Enquanto estávamos ali sentados, o que eu conseguia ver mais claramente era a sua seriedade. Disse-lhe, ´Eu levo os teus sentimentos muito a sério agora mesmo´. Isto teve um grande impacto nele. Claramente, a sua angústia tinha passado, e ele aprendeu a geri-la internamente. Tinha-o feito toda a vida, e agora encontrara alguém que o viu nesse lugar, viu a sua angústia e a tomou a sério.
Tal foi suficiente. O assunto não foi ´resolvido´, não localizámos o incidente ou incidentes. Mas em Gestalt buscamos uma qualidade de contacto, com consciência plena: isso é em si mesmo transformador.

domingo, 17 de maio de 2015

Case #69 - Incubar a Criatividade

Brittany referiu de início que tinha tido recentemente o estômago irritado e problemas digestivos. No entanto, quis conhecê-la um pouco mais antes de me debruçar sobre este tema, uma vez que tinha comentado sentir-se um pouco envergonhada a este respeito.
Ela dirigia uma escola e tinha alguns problemas com um aluno. Eu empatizei, dadas as minhas próprias experiências, e isto estabeleceu um ponto de ligação. Sentado com ela, tive uma sensação de peso, e partilhei-a. Falou-me acerca de se sentir desmotivada, particularmente em relação ao trabalho - não queria ir trabalhar até o dia já ir avançado, e demonstrava uns quantos sinais de algum tipo de esgotamento.
Perguntei-lhe pela sua vida familiar. Era boa, tanto o filho como o marido a estimavam e nutriam. Contou-me a respeito de um jogo em que ela escondia coisas pela casa para eles encontrarem. Também queria pôr rodinhas em toda a mobília de modo a poder deslocá-la à vontade, para que de cada vez  que eles voltassem a casa tudo estivesse num lugar diferente. Comentei que isto revelava um lado seu criativo e brincalhão.
Brittany falou-me de uns dias que tinha passado com os sogros; como eram idosos tudo o que faziam era comer, dormir e jogar às cartas. Passado algum tempo ela aborreceu-se e quis mudar as regras do jogo, para variar; fiz-lhe notar que isto era o seu lado criativo e brincalhão em acção.

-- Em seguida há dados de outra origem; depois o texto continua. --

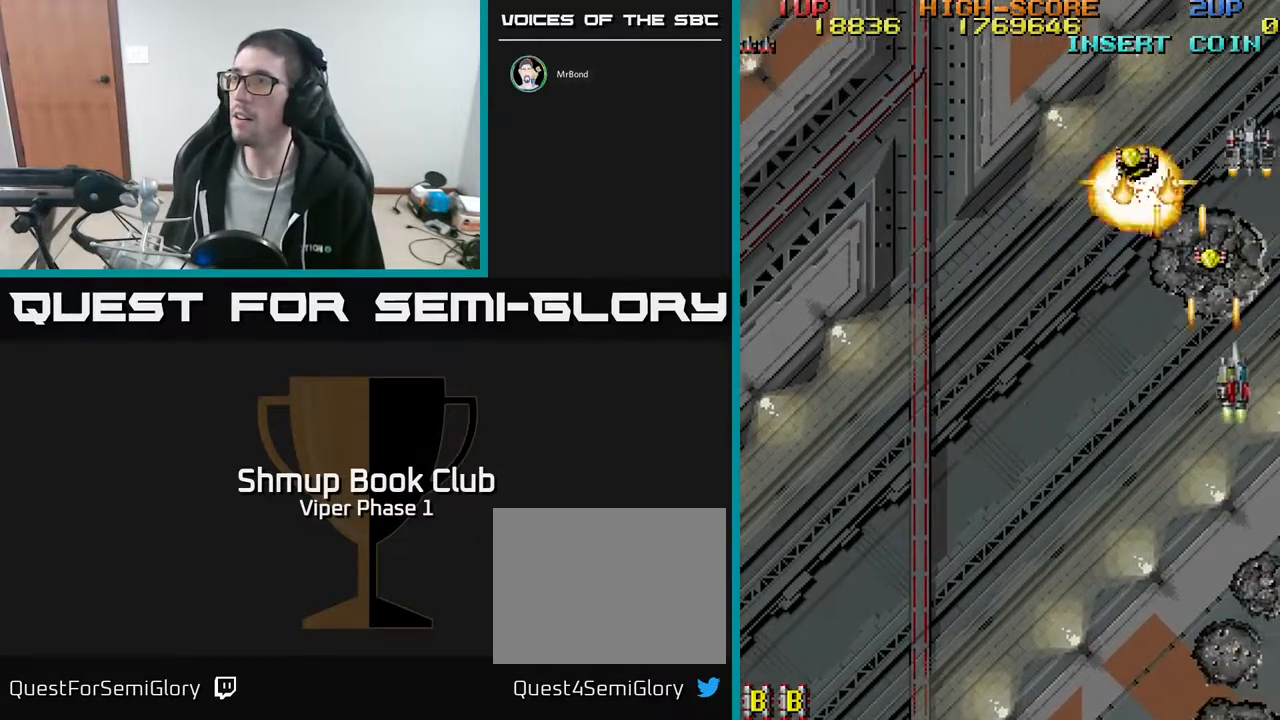
{"buttons": ["A", "DPAD_UP", "DPAD_LEFT"], "left_stick": "center", "events": [[167, "DPAD_RIGHT", "up"], [250, "DPAD_LEFT", "down"]]}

Mas os sogros opuseram-se, o que a aborreceu  muito - e foi então que ficou com o estômago irritado.
Durante um bocado ficámos sentados em silêncio. Contou-me que quando era mais nova não falava muito, mas costumava escrever. Pedi-lhe que se imaginasse a escrever uma história... qual seria o título? Respondeu-me que se chamaria ´O Ovo`. Perguntei-lhe então sobre os primeiros parágrafos, e ela falou acerca de uma cria que emergia de um ovo.
Pedi-lhe que me dissesse que coisas novas estavam a emergir na sua vida. Falou-me acerca de querer mudar as coisas na sua escola e de como tinha ajudado um amigo a escrever um relatório que lhe serviu para arranjar emprego - tinha ficado contente.
Sugeri que parecia que a criatividade e o espírito lúdico poderiam ser algo que estava a emergir - ela concordou.
Perguntei-lhe como poderia trazer essas qualidades para a sua situação de trabalho. Ficou sem resposta. Convidei-a então para um jogo, em que eu faria sugestões acerca de mudar as coisas no seu trabalho de uma forma criativa, e ela faria as dela. Estivémos assim durante um bocado, e depois contou-me que já o tinha tentado uma vez, mas que tanto os professores como os alunos tinham sido muito críticos porque ela se havia desviado da lista de coisas que eram supostas ser feitas.
Isto era algo em que claramente necessitava apoio e eu chamei-lhe a atenção para esse facto - ela precisava de um aliado, um ´co-conspirador`. Disse-me que não era realmente possível, mas fiz-lhe notar que a consequência de suprimir a sua criatividade era a irritação no estômago que lhe tinha acontecido em casa dos sogros.
Convidei-a então a imaginar-se a escrever um relatório para a sua escola - que tipo de recomendações profissionais faria?
Pedi-lhe que inventasse um exercício criativo para o grupo cada dia. Mostrou-se reluctante, mas disse-me que iria levá-lo em consideração.
Num dado momento ela tinha reparado nas minhas meias coloridas, e feito a comparação com as suas próprias meias coloridas. Sugeri então que uma actividade para o grupo poderia ser um jogo de sedução com os pés por baixo da mesa. Foi muito divertido quando fiz esta sugestão, e para ela foi uma demonstração de como a criatividade poderia ser aplicada a uma situação de aprendizagem. Com isto criei também uma pista para ela utilizar, fazendo uso da minha própria posição para incorporar diversão e uma intervenção fora dos parâmetros normais.
Neste trabalho, a primeira figura foi a sensação de peso e irritação. A figura seguinte foi a criatividade. A abordagem Gestalt é uma forma de trazer mais vitalidade à vida das pessoas; isto é feito fenomenologicamente - de dentro para fora - a partir da sua realidade e usando os marcadores e a linguagem que nos fornecem. Também nos focamos no apoio - neste caso, ela não tinha o apoio que precisava para fazer emergir esta sua faceta no local de trabalho. Usando uma qualidade precoce dela - a escrita - pude entrar em contacto com o seu sonho e então dar apoio ao seu self emergente. Trabalhamos com o óbvio em Gestalt - a cria a sair do ovo é algo directo que não requer nenhuma interpretação em particular - o que é importante é a sua aplicação ao assunto específico que surge no momento. O apoio derradeiro que lhe pude fornecer foi uma abordagem do género ´dar autorização`, que demonstrei pegando em algo que ela tinha reparado - as meias - e usando a minha autoridade como um exemplo de como a criatividade pode ser usada numa sala de aula.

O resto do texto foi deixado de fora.